October 5.

Artwork by Glenn Loughrey

 

Two aspects of religion

Biblical theology, racism, servitude and the ‘curse of Ham’.

[Another] clergyman who showed interest in the Aborigines was the Methodist, Samuel Leigh. Although often called a 'missionary' he was never appointed as such. Through Leigh's efforts, the first person specifically appointed as a missionary to Aborigines, the Rev'd William Walker of the Wesleyan Missionary Society [WMS], arrived from England in 1821.[1] He was, on his arrival, only twenty-one years old and said to be of exceptional intelligence, of lively personality and an outstanding preacher. [2] He married Elizabeth Hassall in 1823.

Walker stated at the outset the theological stance that was to be the essential view of many missionaries. Aborigines were descendants of Ham and under a curse.* They were 'the progeny of him who was cursed to be a servant of servants to his brethren', but they were also 'about to stretch out their hands unto God'. [3]

For several years Walker moved around the Sydney region talking to Aborigines and regularly visiting the Native institution, but came to the conclusion that he should establish a permanent mission where Aborigines would settle:

The more I see of the disposition and habits of the New Hollander, the more rigidly am I confirmed in the opinion that a great length of time must elapse before any extensive good will be effected... [4]

  1. For a detailed treatment of the early missions in NSW, see the careful and insightful study by Jean Woolmington, Early Christian Missions to the Australian Aborigines – A Study in Failure, PhD, University of New England, 1979.

  2. Colwell, 1904: 72; Holdsworth, 1921   (III): 149.

  3. W. Walker to R. Watson, 5 October 1821, BT, Box 51, ML.

  4. W. Walker to General Secretaries, WMS, BT, Box 53, ML.

Acknowledgment: John Harris, One Blood, pp. 47, 81 n.104, n.105, n.106, n.107.

* On racist interpretation of “Ham’s curse” note John Harris, One Blood, pp. 29-30, 47, 134. The phrase was still cited by conservative Australian Christians in the 1960s to defend Apartheid in South Africa. — RB. Note also Harris, p.658.                  

____

Cruel oppression of Aboriginal labour as lugger crews.

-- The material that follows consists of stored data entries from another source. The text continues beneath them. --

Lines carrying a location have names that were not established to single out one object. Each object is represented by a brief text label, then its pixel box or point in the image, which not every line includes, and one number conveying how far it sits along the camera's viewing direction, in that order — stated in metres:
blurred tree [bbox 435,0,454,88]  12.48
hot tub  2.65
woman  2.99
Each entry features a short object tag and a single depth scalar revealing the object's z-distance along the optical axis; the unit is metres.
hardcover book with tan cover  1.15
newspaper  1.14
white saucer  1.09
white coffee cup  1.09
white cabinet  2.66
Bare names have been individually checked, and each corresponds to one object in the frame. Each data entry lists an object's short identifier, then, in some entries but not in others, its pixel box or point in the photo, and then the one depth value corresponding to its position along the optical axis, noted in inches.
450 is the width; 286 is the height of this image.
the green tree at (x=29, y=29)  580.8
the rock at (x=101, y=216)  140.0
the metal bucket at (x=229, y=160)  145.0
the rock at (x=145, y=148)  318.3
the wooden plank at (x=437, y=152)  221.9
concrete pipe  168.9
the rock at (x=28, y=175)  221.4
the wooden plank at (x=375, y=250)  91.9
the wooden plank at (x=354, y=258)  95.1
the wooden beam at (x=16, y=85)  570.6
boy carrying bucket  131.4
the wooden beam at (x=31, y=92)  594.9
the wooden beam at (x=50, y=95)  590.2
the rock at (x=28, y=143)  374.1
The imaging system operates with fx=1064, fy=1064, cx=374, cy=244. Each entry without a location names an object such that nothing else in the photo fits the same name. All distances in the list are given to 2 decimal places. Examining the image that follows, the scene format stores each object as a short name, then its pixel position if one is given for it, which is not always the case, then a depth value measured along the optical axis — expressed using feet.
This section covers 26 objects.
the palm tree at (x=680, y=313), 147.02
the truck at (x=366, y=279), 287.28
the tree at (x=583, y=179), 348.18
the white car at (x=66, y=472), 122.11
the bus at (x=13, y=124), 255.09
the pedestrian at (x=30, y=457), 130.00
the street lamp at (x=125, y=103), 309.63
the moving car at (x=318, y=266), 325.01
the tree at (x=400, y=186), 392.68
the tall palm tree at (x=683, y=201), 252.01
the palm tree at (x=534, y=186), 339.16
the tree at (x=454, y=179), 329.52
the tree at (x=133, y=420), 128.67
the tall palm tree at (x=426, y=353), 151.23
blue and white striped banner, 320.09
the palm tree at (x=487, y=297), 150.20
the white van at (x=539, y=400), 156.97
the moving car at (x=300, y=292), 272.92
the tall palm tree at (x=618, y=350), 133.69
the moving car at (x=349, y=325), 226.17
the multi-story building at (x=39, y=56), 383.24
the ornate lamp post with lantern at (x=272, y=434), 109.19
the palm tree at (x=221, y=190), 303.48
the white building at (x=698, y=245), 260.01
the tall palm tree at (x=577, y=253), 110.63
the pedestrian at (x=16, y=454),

Cape York had been occupied in the period 1870-90 by the extension of a telegraph line, by the formation of pastoral leases along this line and by the Palmer River gold rush. Sandalwood, pearling and trepang industries had commenced whaling the coast, and hundreds of luggers used Aboriginal labour. The Torres Strait Islanders had come under alien influence even earlier. Trepang fishing is known to have occurred here as early as 1846; and the first pearl-shell station commenced on Warrier Island in 1868. The Torres Strait also saw the first corrective response by a Christian organisation. The London Missionary Society (LMS), having converted many residents of Pacific islands, moved into the Torres Strait in 1871. Evidently one reason for the people of the Strait to convert to Christianity was that under LMS authority islanders found protection from cruel and acquisitive lugger crews. [1] ...The pearling industry, based on Thursday Island, did not welcome the Cape York missions. As rival sources of food, shelter and other desired goods, missions made it harder for luggers to recruit Aboriginal labour. [2]

  1. Jeremy Beckett 'The Torres Strait Islanders and the pearling industry: a case of internal colonialism', Aboriginal History 1 (1) 1977, 40.

  2. William Edwards, Moravian Aboriginal Missions in Australia 1850-1919, Adelaide: Uniting Church Historical Society (SA) 1999, 23, and Nicholas Hey, A Brief history of the Presbyterian Church's Mission Enterprise among the Australian Aborigines, Sydney: New Press 1931, 11-12.

Acknowledgment: John Rowse, Indigenous and Other Australians Since 1901, pp. 31-32, 474 n.16, n.18.